+++ Data excerpts

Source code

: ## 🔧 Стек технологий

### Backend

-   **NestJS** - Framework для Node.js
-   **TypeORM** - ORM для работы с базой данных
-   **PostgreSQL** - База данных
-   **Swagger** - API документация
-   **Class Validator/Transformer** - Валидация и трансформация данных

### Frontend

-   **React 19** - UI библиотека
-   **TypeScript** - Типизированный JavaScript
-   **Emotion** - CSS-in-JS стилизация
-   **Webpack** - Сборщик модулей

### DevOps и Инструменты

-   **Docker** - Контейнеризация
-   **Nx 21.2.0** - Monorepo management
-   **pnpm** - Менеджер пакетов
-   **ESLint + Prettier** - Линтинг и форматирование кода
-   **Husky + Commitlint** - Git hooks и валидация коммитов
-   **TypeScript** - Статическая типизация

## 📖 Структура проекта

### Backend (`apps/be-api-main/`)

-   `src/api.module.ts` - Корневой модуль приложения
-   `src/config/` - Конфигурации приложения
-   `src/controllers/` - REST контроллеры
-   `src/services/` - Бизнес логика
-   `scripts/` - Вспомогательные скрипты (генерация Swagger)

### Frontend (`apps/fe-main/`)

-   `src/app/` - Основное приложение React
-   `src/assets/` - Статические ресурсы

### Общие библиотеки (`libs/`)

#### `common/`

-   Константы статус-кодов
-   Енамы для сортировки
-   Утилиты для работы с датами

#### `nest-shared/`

++++++

Exercise prompt — Convert the source text in the rows above into a JSON list of strings, with one string per line and blank lines omitted.

Response below —
[
  "Source code",
  ": ## 🔧 Стек технологий",
  "### Backend",
  "-   **NestJS** - Framework для Node.js",
  "-   **TypeORM** - ORM для работы с базой данных",
  "-   **PostgreSQL** - База данных",
  "-   **Swagger** - API документация",
  "-   **Class Validator/Transformer** - Валидация и трансформация данных",
  "### Frontend",
  "-   **React 19** - UI библиотека",
  "-   **TypeScript** - Типизированный JavaScript",
  "-   **Emotion** - CSS-in-JS стилизация",
  "-   **Webpack** - Сборщик модулей",
  "### DevOps и Инструменты",
  "-   **Docker** - Контейнеризация",
  "-   **Nx 21.2.0** - Monorepo management",
  "-   **pnpm** - Менеджер пакетов",
  "-   **ESLint + Prettier** - Линтинг и форматирование кода",
  "-   **Husky + Commitlint** - Git hooks и валидация коммитов",
  "-   **TypeScript** - Статическая типизация",
  "## 📖 Структура проекта",
  "### Backend (`apps/be-api-main/`)",
  "-   `src/api.module.ts` - Корневой модуль приложения",
  "-   `src/config/` - Конфигурации приложения",
  "-   `src/controllers/` - REST контроллеры",
  "-   `src/services/` - Бизнес логика",
  "-   `scripts/` - Вспомогательные скрипты (генерация Swagger)",
  "### Frontend (`apps/fe-main/`)",
  "-   `src/app/` - Основное приложение React",
  "-   `src/assets/` - Статические ресурсы",
  "### Общие библиотеки (`libs/`)",
  "#### `common/`",
  "-   Константы статус-кодов",
  "-   Енамы для сортировки",
  "-   Утилиты для работы с датами",
  "#### `nest-shared/`"
]